## EXERCISE DETAILS
Convert every line in the records into a JSON list of strings, with one string per line and no blank lines.

(Data listing)

........

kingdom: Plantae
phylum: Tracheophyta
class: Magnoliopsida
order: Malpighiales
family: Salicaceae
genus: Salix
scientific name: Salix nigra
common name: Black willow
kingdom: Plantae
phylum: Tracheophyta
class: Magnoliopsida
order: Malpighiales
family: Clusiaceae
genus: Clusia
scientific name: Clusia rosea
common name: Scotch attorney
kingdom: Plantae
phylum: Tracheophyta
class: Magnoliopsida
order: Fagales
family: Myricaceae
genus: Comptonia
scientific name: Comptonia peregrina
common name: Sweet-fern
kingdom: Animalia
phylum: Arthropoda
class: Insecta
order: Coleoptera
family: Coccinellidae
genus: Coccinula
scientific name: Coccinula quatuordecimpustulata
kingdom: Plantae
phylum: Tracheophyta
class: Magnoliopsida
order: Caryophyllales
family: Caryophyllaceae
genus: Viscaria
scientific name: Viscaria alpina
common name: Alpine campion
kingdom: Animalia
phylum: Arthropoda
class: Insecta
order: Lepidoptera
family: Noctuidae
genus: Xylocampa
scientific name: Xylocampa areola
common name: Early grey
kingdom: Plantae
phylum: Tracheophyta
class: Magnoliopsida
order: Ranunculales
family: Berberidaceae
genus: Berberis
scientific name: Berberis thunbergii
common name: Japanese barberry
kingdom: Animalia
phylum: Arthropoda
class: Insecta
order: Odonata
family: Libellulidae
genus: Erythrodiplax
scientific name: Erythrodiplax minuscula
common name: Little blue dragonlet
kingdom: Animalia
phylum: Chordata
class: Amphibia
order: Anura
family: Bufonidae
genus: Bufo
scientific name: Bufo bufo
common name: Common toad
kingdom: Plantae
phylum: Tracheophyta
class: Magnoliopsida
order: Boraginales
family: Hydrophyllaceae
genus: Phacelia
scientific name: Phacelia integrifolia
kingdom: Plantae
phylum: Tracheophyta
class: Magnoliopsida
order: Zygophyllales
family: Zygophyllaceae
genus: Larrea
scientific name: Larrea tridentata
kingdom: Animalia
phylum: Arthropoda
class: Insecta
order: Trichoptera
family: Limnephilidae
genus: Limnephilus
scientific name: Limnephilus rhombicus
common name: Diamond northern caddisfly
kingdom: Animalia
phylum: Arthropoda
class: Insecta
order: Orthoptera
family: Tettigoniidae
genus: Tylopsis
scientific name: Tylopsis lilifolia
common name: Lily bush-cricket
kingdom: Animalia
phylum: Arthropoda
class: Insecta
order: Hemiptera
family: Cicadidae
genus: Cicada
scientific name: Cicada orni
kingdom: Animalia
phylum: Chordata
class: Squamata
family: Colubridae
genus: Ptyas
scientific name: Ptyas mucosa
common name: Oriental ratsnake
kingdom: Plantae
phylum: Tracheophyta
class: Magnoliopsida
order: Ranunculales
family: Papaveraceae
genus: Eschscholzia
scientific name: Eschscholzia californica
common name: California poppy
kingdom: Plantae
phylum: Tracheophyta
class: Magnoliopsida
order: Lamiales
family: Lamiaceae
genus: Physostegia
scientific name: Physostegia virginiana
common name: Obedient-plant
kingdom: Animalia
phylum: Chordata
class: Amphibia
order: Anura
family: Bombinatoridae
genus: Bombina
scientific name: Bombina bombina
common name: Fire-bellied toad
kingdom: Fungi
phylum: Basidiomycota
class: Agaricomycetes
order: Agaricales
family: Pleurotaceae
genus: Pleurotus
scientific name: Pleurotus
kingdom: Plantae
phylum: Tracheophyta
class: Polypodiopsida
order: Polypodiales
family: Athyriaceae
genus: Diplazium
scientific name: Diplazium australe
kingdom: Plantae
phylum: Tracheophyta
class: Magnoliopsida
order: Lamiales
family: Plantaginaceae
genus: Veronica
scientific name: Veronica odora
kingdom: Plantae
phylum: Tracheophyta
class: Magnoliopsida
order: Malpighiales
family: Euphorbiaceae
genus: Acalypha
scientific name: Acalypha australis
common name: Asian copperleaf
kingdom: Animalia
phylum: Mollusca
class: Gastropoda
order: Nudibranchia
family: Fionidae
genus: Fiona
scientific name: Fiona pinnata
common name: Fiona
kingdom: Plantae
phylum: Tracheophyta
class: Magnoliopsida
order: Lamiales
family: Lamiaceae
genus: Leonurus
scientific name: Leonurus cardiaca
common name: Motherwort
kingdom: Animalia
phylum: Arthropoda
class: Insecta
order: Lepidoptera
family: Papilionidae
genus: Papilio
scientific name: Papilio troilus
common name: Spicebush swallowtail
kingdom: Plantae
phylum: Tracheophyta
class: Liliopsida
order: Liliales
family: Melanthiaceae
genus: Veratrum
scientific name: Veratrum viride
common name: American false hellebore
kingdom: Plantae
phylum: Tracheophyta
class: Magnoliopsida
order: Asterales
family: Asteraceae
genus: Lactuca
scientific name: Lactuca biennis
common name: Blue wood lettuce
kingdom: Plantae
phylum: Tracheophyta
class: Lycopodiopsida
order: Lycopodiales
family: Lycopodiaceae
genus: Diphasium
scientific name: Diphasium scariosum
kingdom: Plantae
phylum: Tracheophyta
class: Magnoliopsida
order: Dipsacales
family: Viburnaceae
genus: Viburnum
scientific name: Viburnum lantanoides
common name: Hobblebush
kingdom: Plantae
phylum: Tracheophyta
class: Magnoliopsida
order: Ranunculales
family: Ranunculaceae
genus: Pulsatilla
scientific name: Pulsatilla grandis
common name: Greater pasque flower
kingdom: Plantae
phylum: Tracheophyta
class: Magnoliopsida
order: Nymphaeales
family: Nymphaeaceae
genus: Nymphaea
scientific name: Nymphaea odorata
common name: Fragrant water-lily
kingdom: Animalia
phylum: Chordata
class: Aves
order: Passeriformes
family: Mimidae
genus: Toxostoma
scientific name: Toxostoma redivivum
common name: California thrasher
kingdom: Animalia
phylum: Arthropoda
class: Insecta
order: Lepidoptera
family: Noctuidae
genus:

........

## THE ANSWER
[
  "kingdom: Plantae",
  "phylum: Tracheophyta",
  "class: Magnoliopsida",
  "order: Malpighiales",
  "family: Salicaceae",
  "genus: Salix",
  "scientific name: Salix nigra",
  "common name: Black willow",
  "kingdom: Plantae",
  "phylum: Tracheophyta",
  "class: Magnoliopsida",
  "order: Malpighiales",
  "family: Clusiaceae",
  "genus: Clusia",
  "scientific name: Clusia rosea",
  "common name: Scotch attorney",
  "kingdom: Plantae",
  "phylum: Tracheophyta",
  "class: Magnoliopsida",
  "order: Fagales",
  "family: Myricaceae",
  "genus: Comptonia",
  "scientific name: Comptonia peregrina",
  "common name: Sweet-fern",
  "kingdom: Animalia",
  "phylum: Arthropoda",
  "class: Insecta",
  "order: Coleoptera",
  "family: Coccinellidae",
  "genus: Coccinula",
  "scientific name: Coccinula quatuordecimpustulata",
  "kingdom: Plantae",
  "phylum: Tracheophyta",
  "class: Magnoliopsida",
  "order: Caryophyllales",
  "family: Caryophyllaceae",
  "genus: Viscaria",
  "scientific name: Viscaria alpina",
  "common name: Alpine campion",
  "kingdom: Animalia",
  "phylum: Arthropoda",
  "class: Insecta",
  "order: Lepidoptera",
  "family: Noctuidae",
  "genus: Xylocampa",
  "scientific name: Xylocampa areola",
  "common name: Early grey",
  "kingdom: Plantae",
  "phylum: Tracheophyta",
  "class: Magnoliopsida",
  "order: Ranunculales",
  "family: Berberidaceae",
  "genus: Berberis",
  "scientific name: Berberis thunbergii",
  "common name: Japanese barberry",
  "kingdom: Animalia",
  "phylum: Arthropoda",
  "class: Insecta",
  "order: Odonata",
  "family: Libellulidae",
  "genus: Erythrodiplax",
  "scientific name: Erythrodiplax minuscula",
  "common name: Little blue dragonlet",
  "kingdom: Animalia",
  "phylum: Chordata",
  "class: Amphibia",
  "order: Anura",
  "family: Bufonidae",
  "genus: Bufo",
  "scientific name: Bufo bufo",
  "common name: Common toad",
  "kingdom: Plantae",
  "phylum: Tracheophyta",
  "class: Magnoliopsida",
  "order: Boraginales",
  "family: Hydrophyllaceae",
  "genus: Phacelia",
  "scientific name: Phacelia integrifolia",
  "kingdom: Plantae",
  "phylum: Tracheophyta",
  "class: Magnoliopsida",
  "order: Zygophyllales",
  "family: Zygophyllaceae",
  "genus: Larrea",
  "scientific name: Larrea tridentata",
  "kingdom: Animalia",
  "phylum: Arthropoda",
  "class: Insecta",
  "order: Trichoptera",
  "family: Limnephilidae",
  "genus: Limnephilus",
  "scientific name: Limnephilus rhombicus",
  "common name: Diamond northern caddisfly",
  "kingdom: Animalia",
  "phylum: Arthropoda",
  "class: Insecta",
  "order: Orthoptera",
  "family: Tettigoniidae",
  "genus: Tylopsis",
  "scientific name: Tylopsis lilifolia",
  "common name: Lily bush-cricket",
  "kingdom: Animalia",
  "phylum: Arthropoda",
  "class: Insecta",
  "order: Hemiptera",
  "family: Cicadidae",
  "genus: Cicada",
  "scientific name: Cicada orni",
  "kingdom: Animalia",
  "phylum: Chordata",
  "class: Squamata",
  "family: Colubridae",
  "genus: Ptyas",
  "scientific name: Ptyas mucosa",
  "common name: Oriental ratsnake",
  "kingdom: Plantae",
  "phylum: Tracheophyta",
  "class: Magnoliopsida",
  "order: Ranunculales",
  "family: Papaveraceae",
  "genus: Eschscholzia",
  "scientific name: Eschscholzia californica",
  "common name: California poppy",
  "kingdom: Plantae",
  "phylum: Tracheophyta",
  "class: Magnoliopsida",
  "order: Lamiales",
  "family: Lamiaceae",
  "genus: Physostegia",
  "scientific name: Physostegia virginiana",
  "common name: Obedient-plant",
  "kingdom: Animalia",
  "phylum: Chordata",
  "class: Amphibia",
  "order: Anura",
  "family: Bombinatoridae",
  "genus: Bombina",
  "scientific name: Bombina bombina",
  "common name: Fire-bellied toad",
  "kingdom: Fungi",
  "phylum: Basidiomycota",
  "class: Agaricomycetes",
  "order: Agaricales",
  "family: Pleurotaceae",
  "genus: Pleurotus",
  "scientific name: Pleurotus",
  "kingdom: Plantae",
  "phylum: Tracheophyta",
  "class: Polypodiopsida",
  "order: Polypodiales",
  "family: Athyriaceae",
  "genus: Diplazium",
  "scientific name: Diplazium australe",
  "kingdom: Plantae",
  "phylum: Tracheophyta",
  "class: Magnoliopsida",
  "order: Lamiales",
  "family: Plantaginaceae",
  "genus: Veronica",
  "scientific name: Veronica odora",
  "kingdom: Plantae",
  "phylum: Tracheophyta",
  "class: Magnoliopsida",
  "order: Malpighiales",
  "family: Euphorbiaceae",
  "genus: Acalypha",
  "scientific name: Acalypha australis",
  "common name: Asian copperleaf",
  "kingdom: Animalia",
  "phylum: Mollusca",
  "class: Gastropoda",
  "order: Nudibranchia",
  "family: Fionidae",
  "genus: Fiona",
  "scientific name: Fiona pinnata",
  "common name: Fiona",
  "kingdom: Plantae",
  "phylum: Tracheophyta",
  "class: Magnoliopsida",
  "order: Lamiales",
  "family: Lamiaceae",
  "genus: Leonurus",
  "scientific name: Leonurus cardiaca",
  "common name: Motherwort",
  "kingdom: Animalia",
  "phylum: Arthropoda",
  "class: Insecta",
  "order: Lepidoptera",
  "family: Papilionidae",
  "genus: Papilio",
  "scientific name: Papilio troilus",
  "common name: Spicebush swallowtail",
  "kingdom: Plantae",
  "phylum: Tracheophyta",
  "class: Liliopsida",
  "order: Liliales",
  "family: Melanthiaceae",
  "genus: Veratrum",
  "scientific name: Veratrum viride",
  "common name: American false hellebore",
  "kingdom: Plantae",
  "phylum: Tracheophyta",
  "class: Magnoliopsida",
  "order: Asterales",
  "family: Asteraceae",
  "genus: Lactuca",
  "scientific name: Lactuca biennis",
  "common name: Blue wood lettuce",
  "kingdom: Plantae",
  "phylum: Tracheophyta",
  "class: Lycopodiopsida",
  "order: Lycopodiales",
  "family: Lycopodiaceae",
  "genus: Diphasium",
  "scientific name: Diphasium scariosum",
  "kingdom: Plantae",
  "phylum: Tracheophyta",
  "class: Magnoliopsida",
  "order: Dipsacales",
  "family: Viburnaceae",
  "genus: Viburnum",
  "scientific name: Viburnum lantanoides",
  "common name: Hobblebush",
  "kingdom: Plantae",
  "phylum: Tracheophyta",
  "class: Magnoliopsida",
  "order: Ranunculales",
  "family: Ranunculaceae",
  "genus: Pulsatilla",
  "scientific name: Pulsatilla grandis",
  "common name: Greater pasque flower",
  "kingdom: Plantae",
  "phylum: Tracheophyta",
  "class: Magnoliopsida",
  "order: Nymphaeales",
  "family: Nymphaeaceae",
  "genus: Nymphaea",
  "scientific name: Nymphaea odorata",
  "common name: Fragrant water-lily",
  "kingdom: Animalia",
  "phylum: Chordata",
  "class: Aves",
  "order: Passeriformes",
  "family: Mimidae",
  "genus: Toxostoma",
  "scientific name: Toxostoma redivivum",
  "common name: California thrasher",
  "kingdom: Animalia",
  "phylum: Arthropoda",
  "class: Insecta",
  "order: Lepidoptera",
  "family: Noctuidae",
  "genus:"
]